EXERCISE INPUTS =
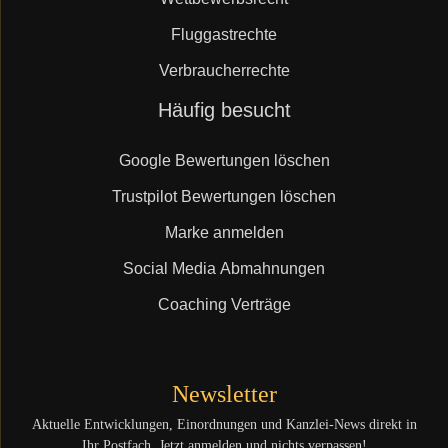
Fluggastrechte
Verbraucherrechte
Navigation
Häufig besucht
überspringen
Google Bewertungen löschen
Trustpilot Bewertungen löschen
Marke anmelden
Social Media Abmahnungen
Coaching Verträge
Newsletter
Aktuelle Entwicklungen, Einordnungen und Kanzlei-News direkt in
Ihr Postfach. Jetzt anmelden und nichts verpassen!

WORK TO COMPLETE = Write out every one of the lines above word for word, leaving the pictures out of your answer.

EXPECTED ANSWER =
Fluggastrechte
Verbraucherrechte
Navigation
Häufig besucht
überspringen
Google Bewertungen löschen
Trustpilot Bewertungen löschen
Marke anmelden
Social Media Abmahnungen
Coaching Verträge
Newsletter
Aktuelle Entwicklungen, Einordnungen und Kanzlei-News direkt in
Ihr Postfach. Jetzt anmelden und nichts verpassen!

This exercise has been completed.